**Listed entries**
----

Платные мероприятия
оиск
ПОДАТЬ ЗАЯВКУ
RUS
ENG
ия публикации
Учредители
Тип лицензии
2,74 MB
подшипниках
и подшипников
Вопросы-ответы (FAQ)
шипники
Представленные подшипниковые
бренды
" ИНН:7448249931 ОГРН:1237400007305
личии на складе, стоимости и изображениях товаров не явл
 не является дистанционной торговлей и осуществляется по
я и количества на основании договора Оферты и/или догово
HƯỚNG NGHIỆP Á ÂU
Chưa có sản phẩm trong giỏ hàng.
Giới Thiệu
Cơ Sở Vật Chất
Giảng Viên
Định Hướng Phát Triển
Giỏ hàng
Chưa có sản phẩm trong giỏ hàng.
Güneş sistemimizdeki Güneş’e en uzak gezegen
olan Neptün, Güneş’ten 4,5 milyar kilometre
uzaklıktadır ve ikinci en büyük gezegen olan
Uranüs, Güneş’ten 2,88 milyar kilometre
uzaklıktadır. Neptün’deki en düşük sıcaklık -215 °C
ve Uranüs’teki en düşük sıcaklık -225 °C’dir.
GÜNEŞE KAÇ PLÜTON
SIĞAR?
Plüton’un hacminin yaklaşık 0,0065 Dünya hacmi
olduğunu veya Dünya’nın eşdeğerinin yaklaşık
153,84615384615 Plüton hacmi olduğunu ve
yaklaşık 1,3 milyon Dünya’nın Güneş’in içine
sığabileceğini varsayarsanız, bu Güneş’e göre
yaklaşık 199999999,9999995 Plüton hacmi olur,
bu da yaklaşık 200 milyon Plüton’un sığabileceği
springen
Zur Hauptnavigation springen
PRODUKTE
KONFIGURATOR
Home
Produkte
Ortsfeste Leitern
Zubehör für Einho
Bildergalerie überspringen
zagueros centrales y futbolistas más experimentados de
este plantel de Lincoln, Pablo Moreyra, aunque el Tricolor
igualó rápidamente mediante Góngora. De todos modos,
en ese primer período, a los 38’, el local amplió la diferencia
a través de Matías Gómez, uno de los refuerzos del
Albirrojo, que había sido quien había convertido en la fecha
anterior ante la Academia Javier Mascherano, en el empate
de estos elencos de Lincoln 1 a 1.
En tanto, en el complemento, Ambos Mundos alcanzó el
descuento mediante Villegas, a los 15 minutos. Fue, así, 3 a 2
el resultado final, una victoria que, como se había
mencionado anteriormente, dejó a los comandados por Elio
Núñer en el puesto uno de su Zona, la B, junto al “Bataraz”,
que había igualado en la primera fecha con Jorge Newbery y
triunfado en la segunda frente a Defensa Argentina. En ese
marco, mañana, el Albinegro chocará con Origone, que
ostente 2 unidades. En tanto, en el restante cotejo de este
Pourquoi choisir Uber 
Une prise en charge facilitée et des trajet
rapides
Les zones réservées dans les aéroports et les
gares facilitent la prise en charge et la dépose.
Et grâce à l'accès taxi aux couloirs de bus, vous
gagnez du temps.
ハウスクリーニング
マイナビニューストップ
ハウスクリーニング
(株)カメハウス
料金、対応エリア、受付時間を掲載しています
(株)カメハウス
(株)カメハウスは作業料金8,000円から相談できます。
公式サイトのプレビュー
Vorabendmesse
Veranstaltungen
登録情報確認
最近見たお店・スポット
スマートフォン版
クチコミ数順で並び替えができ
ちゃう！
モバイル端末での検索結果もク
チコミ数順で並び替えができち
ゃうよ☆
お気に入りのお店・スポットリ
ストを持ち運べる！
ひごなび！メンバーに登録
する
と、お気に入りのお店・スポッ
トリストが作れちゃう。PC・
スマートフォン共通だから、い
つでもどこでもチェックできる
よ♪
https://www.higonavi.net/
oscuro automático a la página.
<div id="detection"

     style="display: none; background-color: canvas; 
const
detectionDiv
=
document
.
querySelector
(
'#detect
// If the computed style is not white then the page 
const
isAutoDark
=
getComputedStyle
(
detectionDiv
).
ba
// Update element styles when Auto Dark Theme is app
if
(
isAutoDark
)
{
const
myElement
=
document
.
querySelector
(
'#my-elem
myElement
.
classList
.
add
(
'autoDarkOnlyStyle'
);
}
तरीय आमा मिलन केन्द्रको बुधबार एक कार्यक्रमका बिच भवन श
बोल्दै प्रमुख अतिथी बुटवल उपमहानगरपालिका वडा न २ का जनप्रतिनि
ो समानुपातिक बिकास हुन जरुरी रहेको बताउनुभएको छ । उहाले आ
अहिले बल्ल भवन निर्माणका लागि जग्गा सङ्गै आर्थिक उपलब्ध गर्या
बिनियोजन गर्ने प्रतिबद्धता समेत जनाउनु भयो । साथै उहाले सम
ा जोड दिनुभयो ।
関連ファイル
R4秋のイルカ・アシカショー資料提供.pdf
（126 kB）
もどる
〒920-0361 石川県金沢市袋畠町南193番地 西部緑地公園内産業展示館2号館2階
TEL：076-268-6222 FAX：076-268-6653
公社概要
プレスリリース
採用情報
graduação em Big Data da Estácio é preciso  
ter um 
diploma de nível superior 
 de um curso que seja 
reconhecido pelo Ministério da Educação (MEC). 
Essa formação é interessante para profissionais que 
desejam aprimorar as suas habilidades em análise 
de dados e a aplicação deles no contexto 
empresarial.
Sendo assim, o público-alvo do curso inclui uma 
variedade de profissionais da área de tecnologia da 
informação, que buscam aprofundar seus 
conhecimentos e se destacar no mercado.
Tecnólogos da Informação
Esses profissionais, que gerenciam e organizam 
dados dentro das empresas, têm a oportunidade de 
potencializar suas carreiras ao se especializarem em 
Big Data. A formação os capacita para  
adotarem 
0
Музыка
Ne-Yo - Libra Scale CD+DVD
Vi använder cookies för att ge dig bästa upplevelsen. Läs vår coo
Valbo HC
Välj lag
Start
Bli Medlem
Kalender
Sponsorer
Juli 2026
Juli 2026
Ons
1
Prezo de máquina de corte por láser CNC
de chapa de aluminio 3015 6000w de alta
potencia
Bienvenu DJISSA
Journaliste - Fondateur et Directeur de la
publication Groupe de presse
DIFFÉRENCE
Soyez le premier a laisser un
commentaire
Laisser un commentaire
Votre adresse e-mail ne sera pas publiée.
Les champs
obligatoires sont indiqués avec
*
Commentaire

----

**Exercise directions**
Reproduce the material above word for word, starting at its first line and ending at the line containing "yaklaşık 199999999,9999995 Plüton", with both ends included.

**Response box**
Платные мероприятия
оиск
ПОДАТЬ ЗАЯВКУ
RUS
ENG
ия публикации
Учредители
Тип лицензии
2,74 MB
подшипниках
и подшипников
Вопросы-ответы (FAQ)
шипники
Представленные подшипниковые
бренды
" ИНН:7448249931 ОГРН:1237400007305
личии на складе, стоимости и изображениях товаров не явл
 не является дистанционной торговлей и осуществляется по
я и количества на основании договора Оферты и/или догово
HƯỚNG NGHIỆP Á ÂU
Chưa có sản phẩm trong giỏ hàng.
Giới Thiệu
Cơ Sở Vật Chất
Giảng Viên
Định Hướng Phát Triển
Giỏ hàng
Chưa có sản phẩm trong giỏ hàng.
Güneş sistemimizdeki Güneş’e en uzak gezegen
olan Neptün, Güneş’ten 4,5 milyar kilometre
uzaklıktadır ve ikinci en büyük gezegen olan
Uranüs, Güneş’ten 2,88 milyar kilometre
uzaklıktadır. Neptün’deki en düşük sıcaklık -215 °C
ve Uranüs’teki en düşük sıcaklık -225 °C’dir.
GÜNEŞE KAÇ PLÜTON
SIĞAR?
Plüton’un hacminin yaklaşık 0,0065 Dünya hacmi
olduğunu veya Dünya’nın eşdeğerinin yaklaşık
153,84615384615 Plüton hacmi olduğunu ve
yaklaşık 1,3 milyon Dünya’nın Güneş’in içine
sığabileceğini varsayarsanız, bu Güneş’e göre
yaklaşık 199999999,9999995 Plüton hacmi olur,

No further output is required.